The least controversial point that we all agreed on was our categorical condemnation of the Tunis terrorist attack on 18th March, where 21 people died. There is no possible justification for such a barbaric act of violence. Sympathising with the victims and their families is not enough: it is high time for the international community to effectively combat terrorism. With the recent attacks in France and Denmark -as well as the dismantling of jihadist cells in Belgium and Spain still fresh in our minds, uniting our efforts to collectively defeat terror is a task which is now more urgent than ever.

With regards to Cuba, the European Delegation welcomed the re-establishment of diplomatic relations between Washington and Havana. Most of us agreed that, after more than fifty years of tension, this was a historic step forward which should open the door to a more peaceful and mutually beneficial framework of bilateral relations. Furthermore, Europe is also following a new path in its relations with the island. Both the negotiation for an EU-Cuba Political Dialogue and Cooperation Agreement, started in April 2014, and the High Representative Mogherini’s official visit to Havana in March 2015, indicate a solid if cautious change in the state of affairs. Such a rapprochement should eventually improve Cuban living standards and promote democratic values and human rights, including the fundamental freedoms of speech and association.

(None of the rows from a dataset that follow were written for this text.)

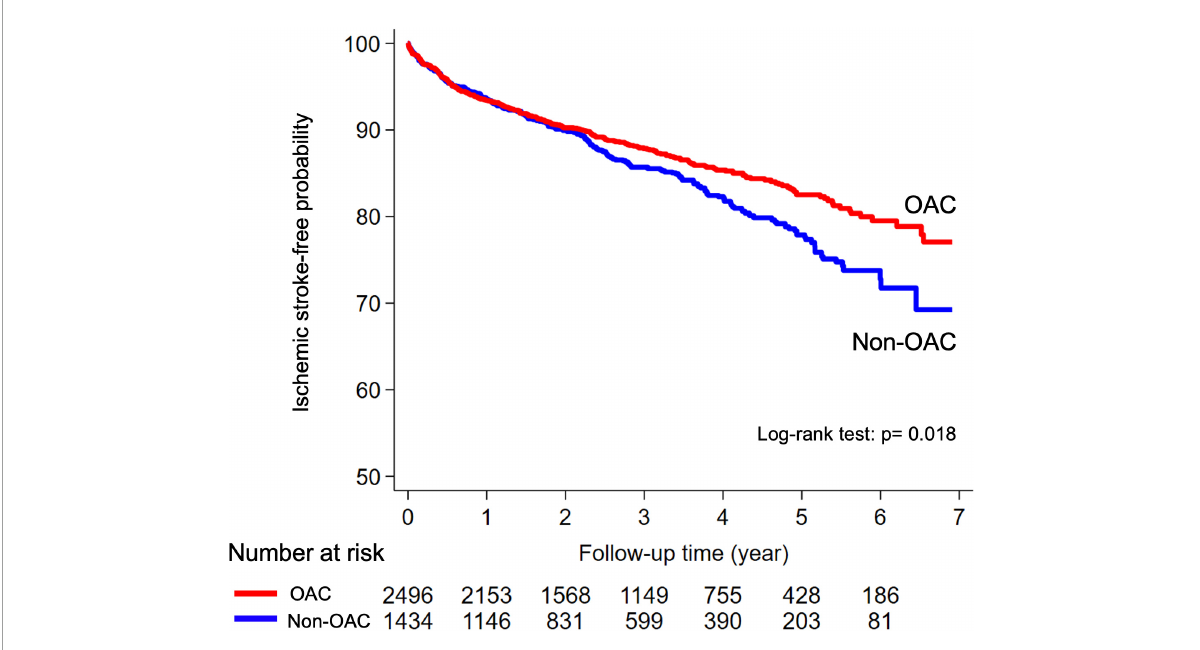
FIGURE2 Kaplan–Meier curves for ischemic stroke event-free probability in the OAC and non-OAC cohorts among patients with AFDAS. AFDAS, atrial fibrillation detected after stroke; OAC, oral anticoagulant.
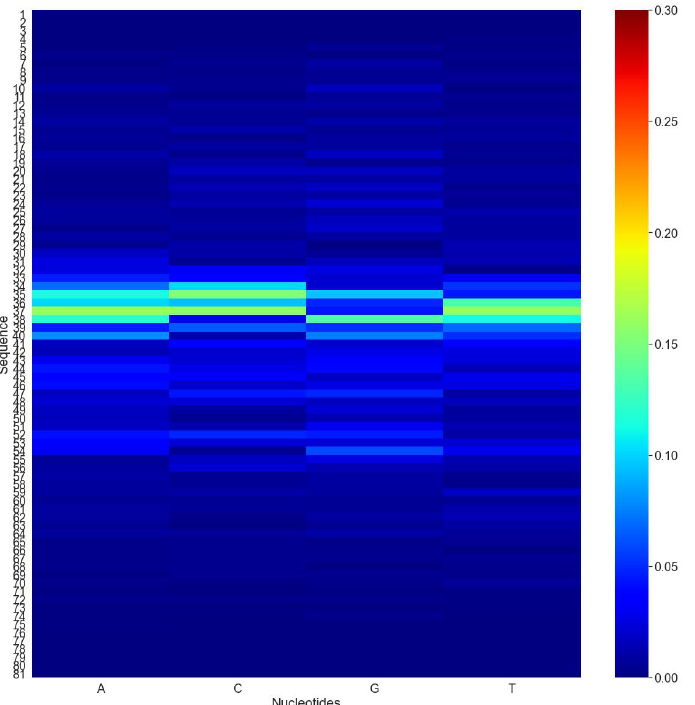
Figure 4. Computational mutation scanning was conducted for each promoter sequence in the test set to determine whether changing each base of the input subsequence affected. Red indicates a high frequency of mutations, while blue indicates a low frequency of mutations.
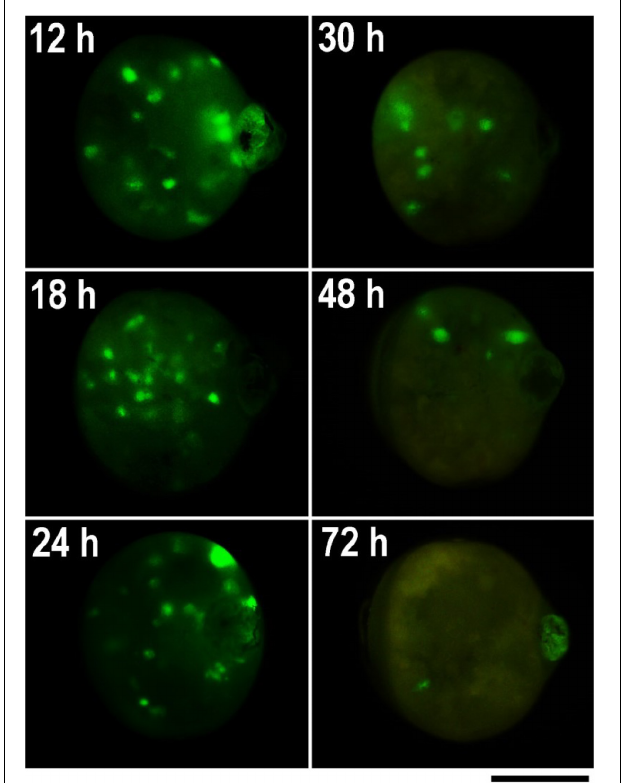
FIGURE 4 | GFP expression in parthenogenetic embryos of B. mori 1–31 incubated at 15 ◦ C illustrating efficiency of microinjection at different developmental stages. The GFP-containing DNA plasmid was injected into the heat-shock-activated eggs during the first 72 h AEA in times specify by numbers in each figure. GFP expression was examined 4 days before hatching. Time AEA is indicated by the inset numbers. Scale bar: 500 µ m.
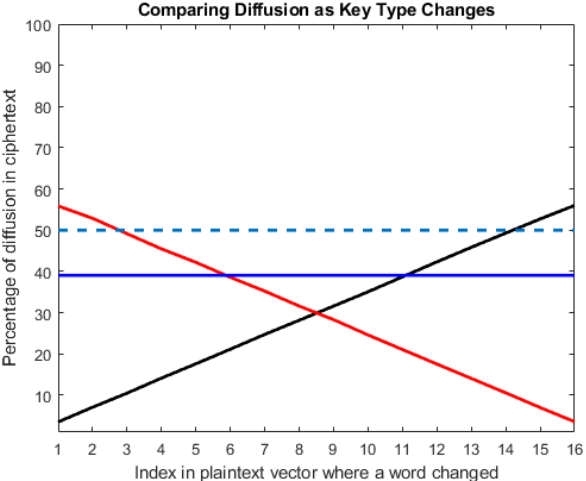
Figure 12. Average percentage of diffusion for different encryption key orientations taken from 1000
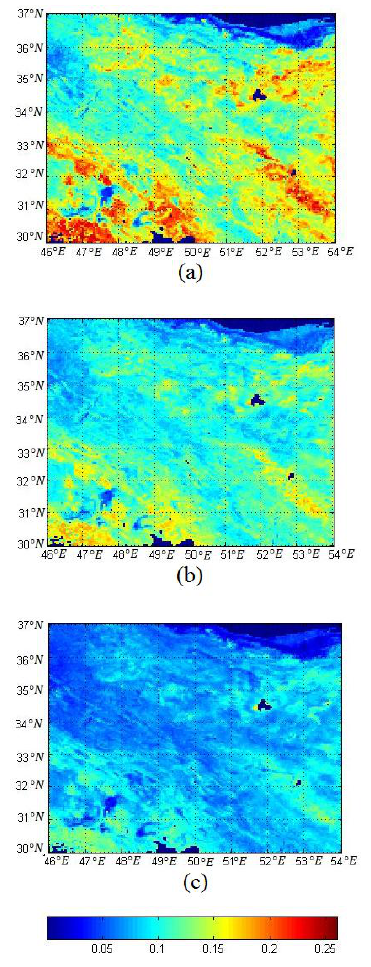
Figure 2. MRT surface reflectance spring 2005. (a) At band 1 (0.66 μm), (b) band 4 (0.55 μm), (c) band 3 (0.47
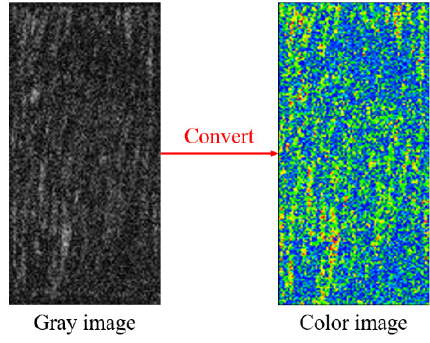
Figure 11. Conversion between gray image and color image.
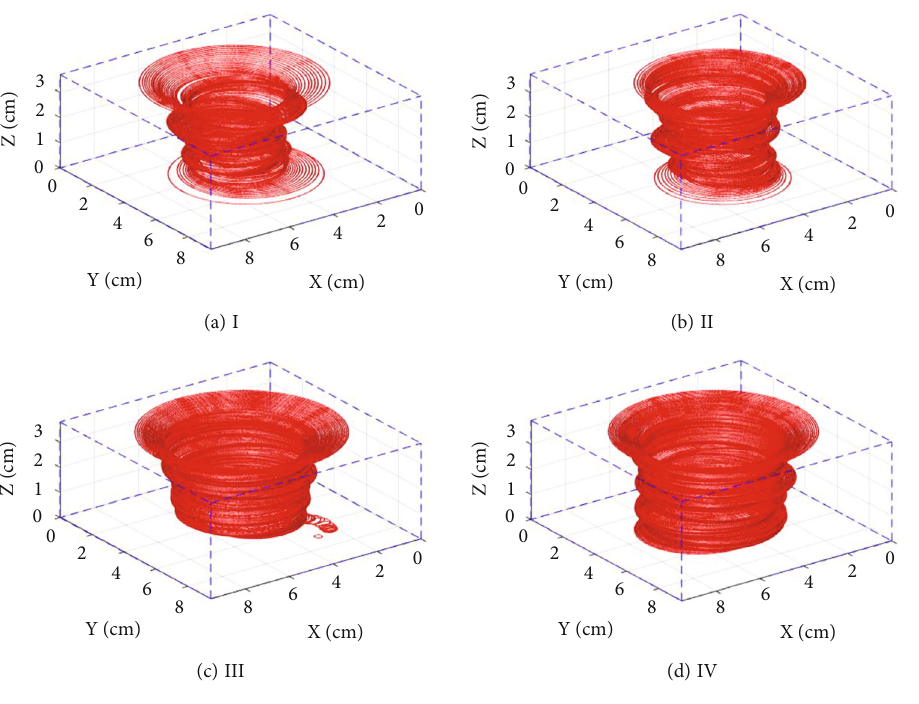
Figure 9: Equivalent drainage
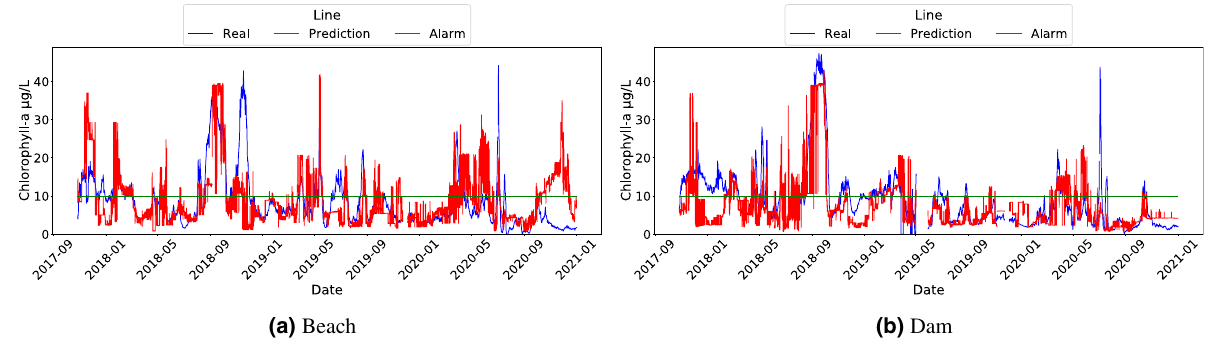
Figure 7. Line plots of Chl- a and RF predictions (time is shown in x-axis and the Chl- a value in y-axis) using the median of Chl- a computed over a day (output_day_median) as output for Beach ( a ) and Dam ( b )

Concerning the situation in Venezuela, the European Delegation showed deep concern over the episodes of violence registered in the country throughout the last year and appealed for tolerance between the political actors. We are convinced that respect for fundamental rights and freedoms is essential in a well-functioning, democratic society. In this regard, we urged the Venezuelan authorities to seize the opportunity of upcoming parliamentary elections in order to set out a path of political dialogue with the opposition, based on conciliation and shared responsibility. However, the first step to facilitate dialogue should be the release of all political prisoners arrested arbitrarily.

Finally, on behalf of the European Delegation, I expressed our satisfaction on the progress made in the Colombian peace process. Conversations in Havana between the government and FARC guerrilla forces gave a glimmer of hope in a country afflicted by conflict for more than fifty years. In this regard, the inclusion of the ELN guerrilla forces in the negotiations would be a further guarantee for the success of the whole process. We all hope, additionally, that the victims of such a brutal conflict may receive fair, complete and true reparations as a result of the peace process.

The next EuroLat Plenary Session is scheduled for June in Brussels, just a few days before the second EU-CELAC Summit. It is important to note that the enlarged EuroLat bureau intends to celebrate an additional meeting in Riga in May, to work on the Assembly’s political declaration which shall be subsequently delivered to the Euro-Latin American leaders during the June Summit.

Over the months ahead we have several excellent opportunities to bring Europe and Latin America closer together. The EuroLat Assembly is determined to contribute as much as possible to that aim.

 

Ramón Jáuregui Atondo is an MEP and is Co-President of the Euro-Latin American Parliamentary Assembly (EuroLat). He sits with the Socialists and Democrats (S&Ds) in the European Parliament.